Update these entries so that each "scientific name" reads "binomial name", with all other text unchanged.
* * * * *
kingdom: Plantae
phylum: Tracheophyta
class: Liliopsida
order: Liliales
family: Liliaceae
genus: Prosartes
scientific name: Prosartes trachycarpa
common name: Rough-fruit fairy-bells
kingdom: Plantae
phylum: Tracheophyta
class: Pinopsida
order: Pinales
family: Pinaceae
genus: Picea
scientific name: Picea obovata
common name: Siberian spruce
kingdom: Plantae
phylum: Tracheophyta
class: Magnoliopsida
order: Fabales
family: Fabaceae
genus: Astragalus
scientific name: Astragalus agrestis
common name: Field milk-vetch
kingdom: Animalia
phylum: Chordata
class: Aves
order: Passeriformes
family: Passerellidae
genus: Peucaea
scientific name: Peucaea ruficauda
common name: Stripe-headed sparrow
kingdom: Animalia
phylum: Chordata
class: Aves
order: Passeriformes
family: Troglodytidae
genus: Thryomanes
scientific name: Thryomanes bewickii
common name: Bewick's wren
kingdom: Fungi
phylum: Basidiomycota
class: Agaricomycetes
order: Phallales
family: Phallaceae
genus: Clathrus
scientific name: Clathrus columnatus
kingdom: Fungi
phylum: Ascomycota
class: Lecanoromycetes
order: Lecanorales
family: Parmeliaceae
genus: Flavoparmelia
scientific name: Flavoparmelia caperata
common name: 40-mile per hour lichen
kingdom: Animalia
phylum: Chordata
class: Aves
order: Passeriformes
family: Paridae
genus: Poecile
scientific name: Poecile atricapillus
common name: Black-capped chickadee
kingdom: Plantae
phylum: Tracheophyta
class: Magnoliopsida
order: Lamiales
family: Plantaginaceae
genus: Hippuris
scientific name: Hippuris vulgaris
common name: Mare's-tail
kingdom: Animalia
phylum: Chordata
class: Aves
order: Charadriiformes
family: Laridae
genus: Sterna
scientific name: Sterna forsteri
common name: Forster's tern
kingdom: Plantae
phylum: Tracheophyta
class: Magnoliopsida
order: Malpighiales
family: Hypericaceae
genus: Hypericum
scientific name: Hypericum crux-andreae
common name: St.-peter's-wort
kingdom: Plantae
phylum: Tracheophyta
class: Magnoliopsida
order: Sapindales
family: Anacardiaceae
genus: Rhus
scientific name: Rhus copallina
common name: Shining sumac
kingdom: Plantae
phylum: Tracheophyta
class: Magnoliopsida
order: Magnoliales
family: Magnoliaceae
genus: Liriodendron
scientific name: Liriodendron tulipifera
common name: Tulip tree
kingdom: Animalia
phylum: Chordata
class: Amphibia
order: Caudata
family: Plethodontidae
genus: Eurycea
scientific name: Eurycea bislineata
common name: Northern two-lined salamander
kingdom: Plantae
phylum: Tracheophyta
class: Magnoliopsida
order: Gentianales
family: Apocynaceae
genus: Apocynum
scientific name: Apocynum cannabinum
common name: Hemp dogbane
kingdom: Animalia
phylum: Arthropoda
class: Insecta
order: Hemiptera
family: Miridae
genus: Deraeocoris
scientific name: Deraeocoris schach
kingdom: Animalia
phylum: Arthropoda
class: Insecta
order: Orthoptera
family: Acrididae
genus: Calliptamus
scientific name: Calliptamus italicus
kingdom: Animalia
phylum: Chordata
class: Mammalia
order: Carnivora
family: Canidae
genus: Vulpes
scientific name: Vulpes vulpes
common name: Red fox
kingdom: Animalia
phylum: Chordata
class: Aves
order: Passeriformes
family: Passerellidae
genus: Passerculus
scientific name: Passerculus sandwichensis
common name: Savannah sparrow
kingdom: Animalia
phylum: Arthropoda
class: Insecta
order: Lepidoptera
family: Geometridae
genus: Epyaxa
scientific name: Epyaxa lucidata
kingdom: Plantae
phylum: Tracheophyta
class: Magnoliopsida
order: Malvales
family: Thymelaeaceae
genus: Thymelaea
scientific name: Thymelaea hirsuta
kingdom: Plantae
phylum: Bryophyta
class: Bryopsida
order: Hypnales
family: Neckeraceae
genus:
* * * * *
• _FULL RESPONSE_
kingdom: Plantae
phylum: Tracheophyta
class: Liliopsida
order: Liliales
family: Liliaceae
genus: Prosartes
binomial name: Prosartes trachycarpa
common name: Rough-fruit fairy-bells
kingdom: Plantae
phylum: Tracheophyta
class: Pinopsida
order: Pinales
family: Pinaceae
genus: Picea
binomial name: Picea obovata
common name: Siberian spruce
kingdom: Plantae
phylum: Tracheophyta
class: Magnoliopsida
order: Fabales
family: Fabaceae
genus: Astragalus
binomial name: Astragalus agrestis
common name: Field milk-vetch
kingdom: Animalia
phylum: Chordata
class: Aves
order: Passeriformes
family: Passerellidae
genus: Peucaea
binomial name: Peucaea ruficauda
common name: Stripe-headed sparrow
kingdom: Animalia
phylum: Chordata
class: Aves
order: Passeriformes
family: Troglodytidae
genus: Thryomanes
binomial name: Thryomanes bewickii
common name: Bewick's wren
kingdom: Fungi
phylum: Basidiomycota
class: Agaricomycetes
order: Phallales
family: Phallaceae
genus: Clathrus
binomial name: Clathrus columnatus
kingdom: Fungi
phylum: Ascomycota
class: Lecanoromycetes
order: Lecanorales
family: Parmeliaceae
genus: Flavoparmelia
binomial name: Flavoparmelia caperata
common name: 40-mile per hour lichen
kingdom: Animalia
phylum: Chordata
class: Aves
order: Passeriformes
family: Paridae
genus: Poecile
binomial name: Poecile atricapillus
common name: Black-capped chickadee
kingdom: Plantae
phylum: Tracheophyta
class: Magnoliopsida
order: Lamiales
family: Plantaginaceae
genus: Hippuris
binomial name: Hippuris vulgaris
common name: Mare's-tail
kingdom: Animalia
phylum: Chordata
class: Aves
order: Charadriiformes
family: Laridae
genus: Sterna
binomial name: Sterna forsteri
common name: Forster's tern
kingdom: Plantae
phylum: Tracheophyta
class: Magnoliopsida
order: Malpighiales
family: Hypericaceae
genus: Hypericum
binomial name: Hypericum crux-andreae
common name: St.-peter's-wort
kingdom: Plantae
phylum: Tracheophyta
class: Magnoliopsida
order: Sapindales
family: Anacardiaceae
genus: Rhus
binomial name: Rhus copallina
common name: Shining sumac
kingdom: Plantae
phylum: Tracheophyta
class: Magnoliopsida
order: Magnoliales
family: Magnoliaceae
genus: Liriodendron
binomial name: Liriodendron tulipifera
common name: Tulip tree
kingdom: Animalia
phylum: Chordata
class: Amphibia
order: Caudata
family: Plethodontidae
genus: Eurycea
binomial name: Eurycea bislineata
common name: Northern two-lined salamander
kingdom: Plantae
phylum: Tracheophyta
class: Magnoliopsida
order: Gentianales
family: Apocynaceae
genus: Apocynum
binomial name: Apocynum cannabinum
common name: Hemp dogbane
kingdom: Animalia
phylum: Arthropoda
class: Insecta
order: Hemiptera
family: Miridae
genus: Deraeocoris
binomial name: Deraeocoris schach
kingdom: Animalia
phylum: Arthropoda
class: Insecta
order: Orthoptera
family: Acrididae
genus: Calliptamus
binomial name: Calliptamus italicus
kingdom: Animalia
phylum: Chordata
class: Mammalia
order: Carnivora
family: Canidae
genus: Vulpes
binomial name: Vulpes vulpes
common name: Red fox
kingdom: Animalia
phylum: Chordata
class: Aves
order: Passeriformes
family: Passerellidae
genus: Passerculus
binomial name: Passerculus sandwichensis
common name: Savannah sparrow
kingdom: Animalia
phylum: Arthropoda
class: Insecta
order: Lepidoptera
family: Geometridae
genus: Epyaxa
binomial name: Epyaxa lucidata
kingdom: Plantae
phylum: Tracheophyta
class: Magnoliopsida
order: Malvales
family: Thymelaeaceae
genus: Thymelaea
binomial name: Thymelaea hirsuta
kingdom: Plantae
phylum: Bryophyta
class: Bryopsida
order: Hypnales
family: Neckeraceae
genus:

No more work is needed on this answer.